■ **What this task involves**: Copy out, word for word, the lines of the records below, from the line containing "common name: Evergreen clematis" through the line containing "genus: Thuja", inclusive.

— Start of Provided data —

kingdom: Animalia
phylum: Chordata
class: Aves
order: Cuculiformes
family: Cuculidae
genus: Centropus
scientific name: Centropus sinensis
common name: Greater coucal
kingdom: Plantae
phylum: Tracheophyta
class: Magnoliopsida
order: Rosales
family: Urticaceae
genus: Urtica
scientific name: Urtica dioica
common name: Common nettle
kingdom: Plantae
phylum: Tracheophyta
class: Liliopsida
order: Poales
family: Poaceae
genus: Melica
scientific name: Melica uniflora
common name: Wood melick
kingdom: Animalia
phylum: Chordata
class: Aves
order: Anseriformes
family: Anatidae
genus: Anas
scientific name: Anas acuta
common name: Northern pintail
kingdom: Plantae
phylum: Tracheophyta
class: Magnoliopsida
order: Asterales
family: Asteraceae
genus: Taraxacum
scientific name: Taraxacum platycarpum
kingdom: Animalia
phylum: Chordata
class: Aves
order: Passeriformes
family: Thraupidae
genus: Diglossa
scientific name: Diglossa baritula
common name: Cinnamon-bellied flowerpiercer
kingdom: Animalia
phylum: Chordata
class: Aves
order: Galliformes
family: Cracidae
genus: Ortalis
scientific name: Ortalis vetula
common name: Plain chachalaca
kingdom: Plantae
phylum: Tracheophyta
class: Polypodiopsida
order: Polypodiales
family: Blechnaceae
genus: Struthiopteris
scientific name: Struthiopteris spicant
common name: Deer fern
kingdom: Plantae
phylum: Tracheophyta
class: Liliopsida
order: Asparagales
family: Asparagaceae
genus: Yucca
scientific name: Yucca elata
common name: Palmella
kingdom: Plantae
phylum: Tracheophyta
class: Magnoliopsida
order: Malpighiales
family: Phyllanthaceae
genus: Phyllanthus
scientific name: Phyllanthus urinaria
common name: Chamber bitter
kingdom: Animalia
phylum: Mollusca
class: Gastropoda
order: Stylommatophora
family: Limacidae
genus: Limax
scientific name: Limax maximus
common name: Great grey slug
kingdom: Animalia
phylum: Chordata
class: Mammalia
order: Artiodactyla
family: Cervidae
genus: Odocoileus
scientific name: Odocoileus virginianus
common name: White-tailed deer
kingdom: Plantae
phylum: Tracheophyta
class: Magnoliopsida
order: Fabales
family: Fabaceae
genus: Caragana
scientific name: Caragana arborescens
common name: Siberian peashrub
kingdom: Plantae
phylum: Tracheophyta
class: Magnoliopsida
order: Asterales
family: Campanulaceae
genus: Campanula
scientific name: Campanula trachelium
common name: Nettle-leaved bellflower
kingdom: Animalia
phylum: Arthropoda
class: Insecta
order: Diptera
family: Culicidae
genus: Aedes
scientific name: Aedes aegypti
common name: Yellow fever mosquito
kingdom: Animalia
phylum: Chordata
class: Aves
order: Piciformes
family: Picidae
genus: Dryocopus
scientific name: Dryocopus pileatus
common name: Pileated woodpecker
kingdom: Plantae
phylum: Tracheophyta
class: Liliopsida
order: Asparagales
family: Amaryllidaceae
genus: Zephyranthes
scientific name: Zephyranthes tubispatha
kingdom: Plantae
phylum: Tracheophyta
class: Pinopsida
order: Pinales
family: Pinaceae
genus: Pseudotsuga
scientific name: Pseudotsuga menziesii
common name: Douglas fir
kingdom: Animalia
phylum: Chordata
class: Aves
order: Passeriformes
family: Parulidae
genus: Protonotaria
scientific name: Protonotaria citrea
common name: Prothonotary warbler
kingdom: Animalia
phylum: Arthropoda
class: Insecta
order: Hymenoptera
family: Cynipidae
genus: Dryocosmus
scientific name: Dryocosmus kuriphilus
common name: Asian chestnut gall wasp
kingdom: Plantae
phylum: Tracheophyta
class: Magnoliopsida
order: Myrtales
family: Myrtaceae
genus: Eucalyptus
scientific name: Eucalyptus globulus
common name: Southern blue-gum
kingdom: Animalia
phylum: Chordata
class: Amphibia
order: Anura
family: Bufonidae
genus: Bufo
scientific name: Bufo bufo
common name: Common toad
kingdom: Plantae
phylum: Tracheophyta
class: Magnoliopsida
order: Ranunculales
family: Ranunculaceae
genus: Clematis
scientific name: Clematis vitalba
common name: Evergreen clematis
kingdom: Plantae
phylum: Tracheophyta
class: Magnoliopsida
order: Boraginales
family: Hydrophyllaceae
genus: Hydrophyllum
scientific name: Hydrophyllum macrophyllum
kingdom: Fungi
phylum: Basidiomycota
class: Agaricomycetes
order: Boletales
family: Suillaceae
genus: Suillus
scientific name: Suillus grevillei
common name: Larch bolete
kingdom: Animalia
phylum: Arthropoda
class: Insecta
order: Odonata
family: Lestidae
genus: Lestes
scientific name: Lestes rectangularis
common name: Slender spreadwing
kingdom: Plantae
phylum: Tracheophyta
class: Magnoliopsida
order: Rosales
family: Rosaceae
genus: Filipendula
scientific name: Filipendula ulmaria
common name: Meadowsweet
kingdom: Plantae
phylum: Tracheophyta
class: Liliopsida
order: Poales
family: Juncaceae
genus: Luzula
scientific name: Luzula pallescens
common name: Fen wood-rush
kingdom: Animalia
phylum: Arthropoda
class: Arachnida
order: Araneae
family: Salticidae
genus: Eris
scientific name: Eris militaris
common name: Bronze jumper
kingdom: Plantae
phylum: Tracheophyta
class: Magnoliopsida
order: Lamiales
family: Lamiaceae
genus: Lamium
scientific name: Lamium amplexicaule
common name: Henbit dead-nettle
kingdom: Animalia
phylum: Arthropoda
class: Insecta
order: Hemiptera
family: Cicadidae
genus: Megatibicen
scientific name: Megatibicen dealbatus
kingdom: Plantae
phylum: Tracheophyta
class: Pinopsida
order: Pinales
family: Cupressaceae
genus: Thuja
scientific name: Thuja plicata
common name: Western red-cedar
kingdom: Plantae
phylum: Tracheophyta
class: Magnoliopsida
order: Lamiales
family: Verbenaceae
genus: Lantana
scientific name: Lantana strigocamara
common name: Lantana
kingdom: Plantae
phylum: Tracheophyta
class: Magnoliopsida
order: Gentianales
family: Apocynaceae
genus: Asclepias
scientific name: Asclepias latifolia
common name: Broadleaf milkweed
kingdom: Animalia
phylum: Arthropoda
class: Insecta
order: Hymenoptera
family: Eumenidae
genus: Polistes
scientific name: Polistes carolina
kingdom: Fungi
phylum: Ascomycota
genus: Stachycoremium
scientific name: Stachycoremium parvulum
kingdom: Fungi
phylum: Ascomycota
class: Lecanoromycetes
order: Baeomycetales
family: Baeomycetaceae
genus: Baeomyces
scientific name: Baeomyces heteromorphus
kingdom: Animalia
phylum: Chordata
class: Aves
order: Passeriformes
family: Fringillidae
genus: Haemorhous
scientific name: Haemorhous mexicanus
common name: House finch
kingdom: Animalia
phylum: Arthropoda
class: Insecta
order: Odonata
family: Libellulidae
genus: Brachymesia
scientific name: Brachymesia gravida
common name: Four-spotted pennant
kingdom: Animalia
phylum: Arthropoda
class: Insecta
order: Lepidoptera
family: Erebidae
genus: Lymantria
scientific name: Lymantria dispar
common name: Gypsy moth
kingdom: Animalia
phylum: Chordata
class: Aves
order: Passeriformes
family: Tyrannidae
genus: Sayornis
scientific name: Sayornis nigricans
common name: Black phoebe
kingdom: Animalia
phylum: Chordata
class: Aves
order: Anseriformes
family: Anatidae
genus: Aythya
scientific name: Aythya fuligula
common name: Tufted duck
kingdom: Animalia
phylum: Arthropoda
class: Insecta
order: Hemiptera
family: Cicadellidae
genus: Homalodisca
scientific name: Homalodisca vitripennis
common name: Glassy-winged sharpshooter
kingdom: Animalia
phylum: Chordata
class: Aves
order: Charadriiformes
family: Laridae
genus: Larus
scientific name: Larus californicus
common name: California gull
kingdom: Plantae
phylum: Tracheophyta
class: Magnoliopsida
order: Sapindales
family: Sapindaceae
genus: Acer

— End of Provided data —

■ **Exercise output**:
common name: Evergreen clematis
kingdom: Plantae
phylum: Tracheophyta
class: Magnoliopsida
order: Boraginales
family: Hydrophyllaceae
genus: Hydrophyllum
scientific name: Hydrophyllum macrophyllum
kingdom: Fungi
phylum: Basidiomycota
class: Agaricomycetes
order: Boletales
family: Suillaceae
genus: Suillus
scientific name: Suillus grevillei
common name: Larch bolete
kingdom: Animalia
phylum: Arthropoda
class: Insecta
order: Odonata
family: Lestidae
genus: Lestes
scientific name: Lestes rectangularis
common name: Slender spreadwing
kingdom: Plantae
phylum: Tracheophyta
class: Magnoliopsida
order: Rosales
family: Rosaceae
genus: Filipendula
scientific name: Filipendula ulmaria
common name: Meadowsweet
kingdom: Plantae
phylum: Tracheophyta
class: Liliopsida
order: Poales
family: Juncaceae
genus: Luzula
scientific name: Luzula pallescens
common name: Fen wood-rush
kingdom: Animalia
phylum: Arthropoda
class: Arachnida
order: Araneae
family: Salticidae
genus: Eris
scientific name: Eris militaris
common name: Bronze jumper
kingdom: Plantae
phylum: Tracheophyta
class: Magnoliopsida
order: Lamiales
family: Lamiaceae
genus: Lamium
scientific name: Lamium amplexicaule
common name: Henbit dead-nettle
kingdom: Animalia
phylum: Arthropoda
class: Insecta
order: Hemiptera
family: Cicadidae
genus: Megatibicen
scientific name: Megatibicen dealbatus
kingdom: Plantae
phylum: Tracheophyta
class: Pinopsida
order: Pinales
family: Cupressaceae
genus: Thuja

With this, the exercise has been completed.